For real-time streaming transcription, yes. Deepgram Nova-2 consistently outperforms Whisper on English word error rate (WER) benchmarks, particularly on conversational speech with background noise. Whisper is competitive for batch transcription of clean audio, but Deepgram wins on speed, streaming support, and accuracy in noisy real-world conditions.

How much does Deepgram cost per audio hour?

Deepgram's pay-as-you-go pricing starts at $0.0043 per minute for the Nova-2 model (about $0.26 per audio hour). The free tier includes $200 in credit, which is roughly 775 hours of audio. Volume discounts are available on Growth and Enterprise plans. Costs scale linearly with usage, and features like diarization and smart formatting are included at no extra charge.

Does Deepgram support real-time streaming transcription?

Yes, and it's one of Deepgram's biggest strengths. The WebSocket streaming API delivers interim and final transcripts with sub-300ms latency. You open a WebSocket connection, stream raw audio bytes, and get back transcript events in real time. This is critical for voice agent pipelines where you need to know what the caller said before they finish speaking.

What languages does Deepgram support?

Deepgram supports over 30 languages including English, Spanish, French, German, Portuguese, Hindi, Japanese, Korean, and Mandarin.
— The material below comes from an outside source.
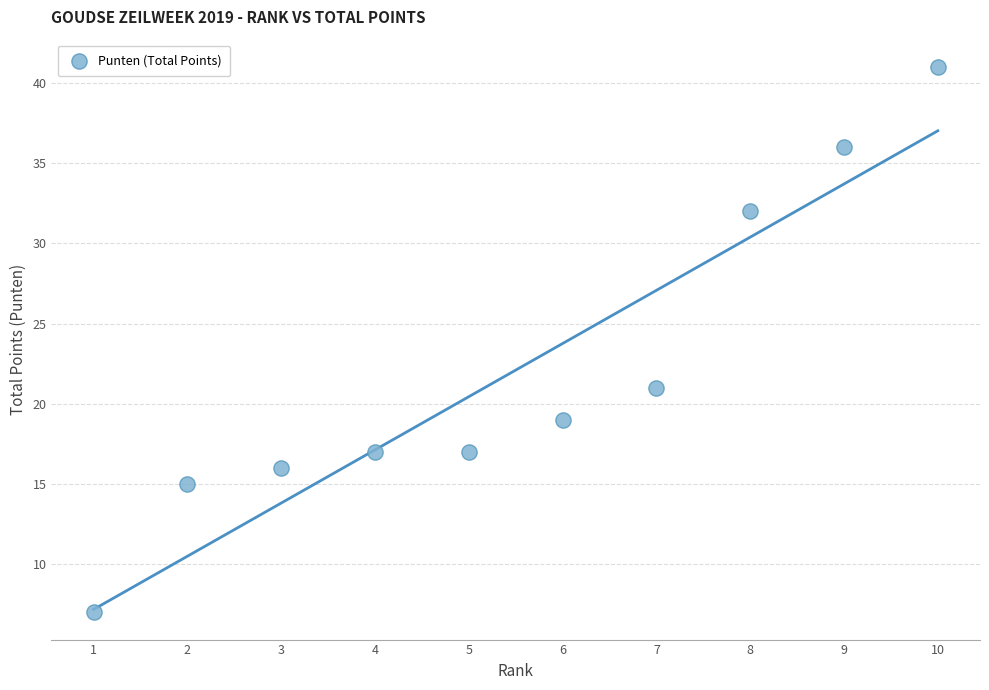

What is the average X value?

6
English accuracy is best in class. European languages are strong. Some less common languages have noticeably higher error rates, so test with your specific language and accent before committing to production.

Can Deepgram identify different speakers?
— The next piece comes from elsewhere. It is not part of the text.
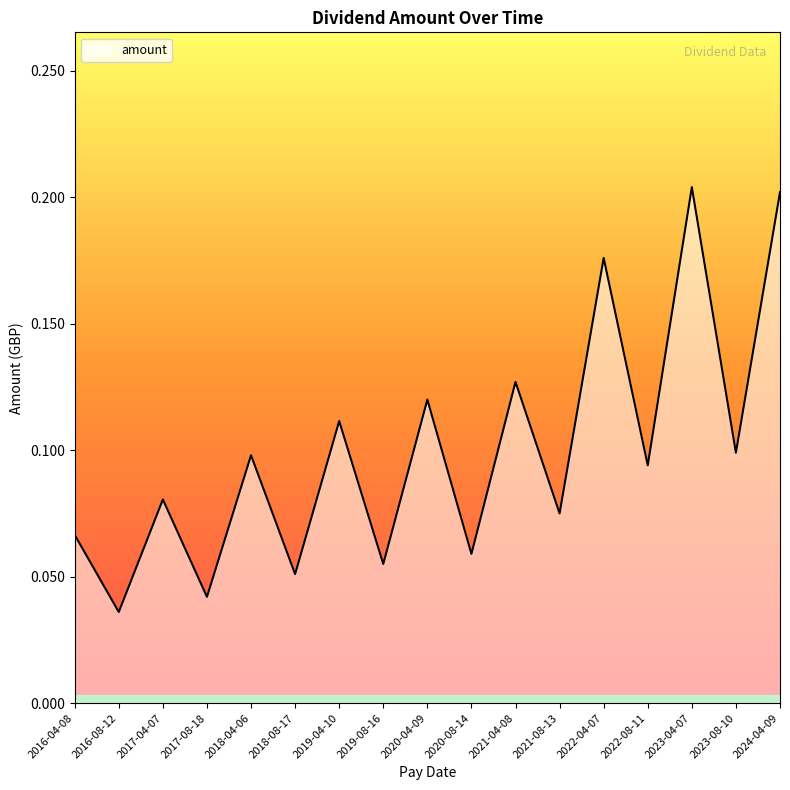

The chart shows a value of 0.1 at 2020-04-09. True or false?

True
Yes. Deepgram offers speaker diarization that labels transcript segments by speaker. It works well for two-speaker phone calls, which is the most common voice agent scenario. Accuracy decreases with more speakers or crosstalk. Diarization is included in the standard per-minute pricing with no extra cost.

How does Deepgram compare to Google Speech-to-Text?

Deepgram is generally faster (lower streaming latency), more accurate on conversational English (lower WER), and simpler to integrate. Google Speech-to-Text has broader language coverage and tighter integration with GCP services. For voice agent pipelines where latency and English accuracy matter most, Deepgram is the better choice. For multilingual enterprise deployments already on GCP, Google may make more sense.

The Bottom Line

Deepgram is the best speech-to-text API for real-time voice applications in 2026. Nova-2's combination of sub-300ms streaming latency, industry-leading English accuracy, and a clean developer experience makes it the default choice for production voice agent pipelines. It's not the cheapest option and it's not the best for every language, but for the use case that matters most in voice AI -- real-time English transcription with high reliability -- nothing else comes close.